Exercices à faire:
- A) Recopiez le passage du texte sur le courtage au Québec compris entre « Deux remarquables pionniers » et « conditions économiques précaires. », inclusivement, en changeant « parquet » en « plancher ».
- B) Pour chacun des énoncés suivants, indiquez par oui ou par non s'il concorde avec le texte sur le courtage au Québec, puis citez les mots du texte qui le justifient.
(i) La Bourse de Montréal a été fondée en 1874.
(ii) Rodolphe Forget est le fils de Louis-Joseph Forget.
(iii) En 1885, Louis-Joseph Forget est le courtier le plus actif sur le parquet de la Bourse.

Texte présenté:
Le parquet de la Bourse de Montréal tel que vu au début des années 1900 par le caricaturiste et peintre québécois Henri Julien. L'illustration a été photographiée par Neuville Bazin en 1951.
— BAnQ-E6, S7, SS1, P84412
L'activité de lancement a eu lieu le 14 août à Montréal au siège social de la Banque Nationale, en présence de l'auteur et du président et chef de la direction de la banque, Louis Vachon. Le lieu n'est pas anodin. Cette banque a vu le jour en 1859 et a contribué, avec d'autres institutions financières canadiennes-françaises de l'époque, au développement graduel du système financier québécois.
Le dernier tiers du 19e siècle voit l'émergence du courtage financier au Québec. Sur le parquet d'une place boursière, le travail du courtier consiste à agir comme mandataire entre des clients qui ont besoin de financer leurs opérations en émettant des actions, des obligations ou autres titres, et des institutions financières, ou des individus, qui disposent de fonds à placer dans ces types de valeurs. Le courtage financier, ce sont aussi des maisons de courtage qui achètent des valeurs mobilières en vue de les accumuler et de les revendre.
Deux remarquables pionniers
Dans un milieu dominé par les anglophones, deux Canadiens français tirent leur épingle du jeu de façon admirable.
«Louis-Joseph Forget et son neveu Rodolphe Forget, deux courtiers en valeurs mobilières, font partie du groupe de pionniers du financement au Québec, explique Marc Vallières. À la Bourse de Montréal, fondée en 1874, ils performent au même niveau que leurs concurrents anglophones et de façon comparable. Mieux même. En 1885, Louis-Joseph Forget est le deuxième parmi les courtiers les plus actifs sur le parquet de la Bourse. Cette même année, la valeur de ses transactions atteint 12 millions de dollars.»
Au Canada, cette période reste marquée par la forte dépendance au marché britannique pour leur financement. Au Québec, le démarrage du courtage est ralenti par des conditions économiques précaires.

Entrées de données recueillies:
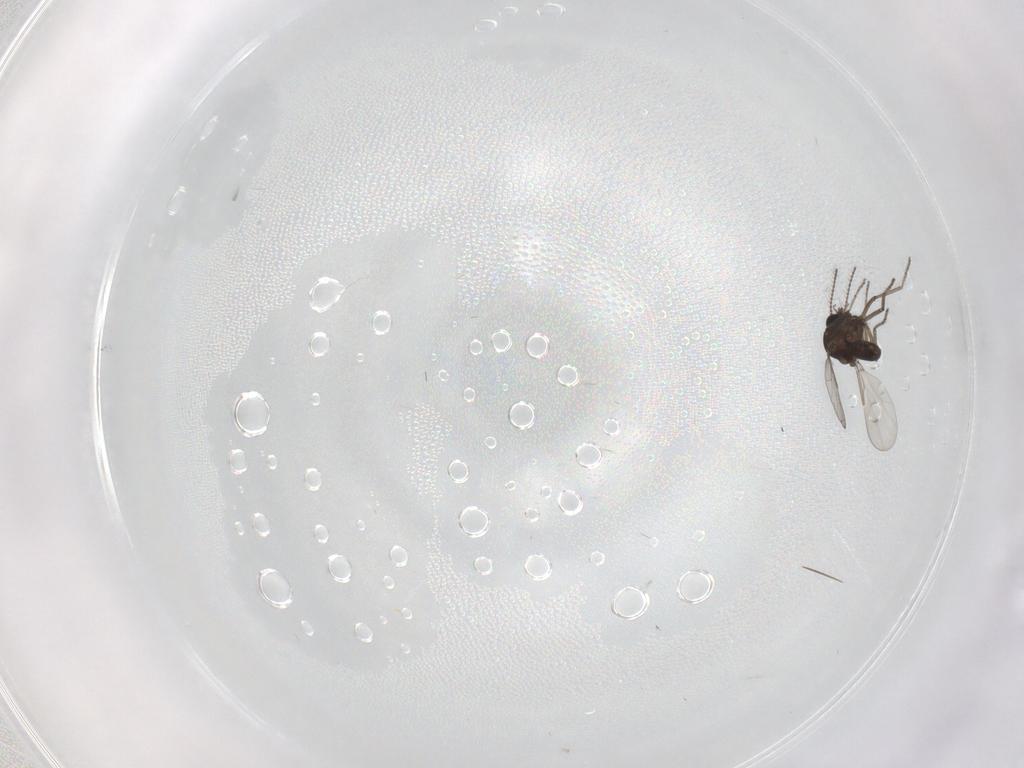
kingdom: Animalia
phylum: Arthropoda
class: Insecta
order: Diptera
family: Ceratopogonidae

Corrigé des exercices:
- A)
Deux remarquables pionniers
Dans un milieu dominé par les anglophones, deux Canadiens français tirent leur épingle du jeu de façon admirable.
«Louis-Joseph Forget et son neveu Rodolphe Forget, deux courtiers en valeurs mobilières, font partie du groupe de pionniers du financement au Québec, explique Marc Vallières. À la Bourse de Montréal, fondée en 1874, ils performent au même niveau que leurs concurrents anglophones et de façon comparable. Mieux même. En 1885, Louis-Joseph Forget est le deuxième parmi les courtiers les plus actifs sur le plancher de la Bourse. Cette même année, la valeur de ses transactions atteint 12 millions de dollars.»
Au Canada, cette période reste marquée par la forte dépendance au marché britannique pour leur financement. Au Québec, le démarrage du courtage est ralenti par des conditions économiques précaires.

- B)
(i) Oui : « À la Bourse de Montréal, fondée en 1874 ».
(ii) Non : « Louis-Joseph Forget et son neveu Rodolphe Forget ».
(iii) Non : « Louis-Joseph Forget est le deuxième parmi les courtiers les plus actifs sur le parquet de la Bourse ».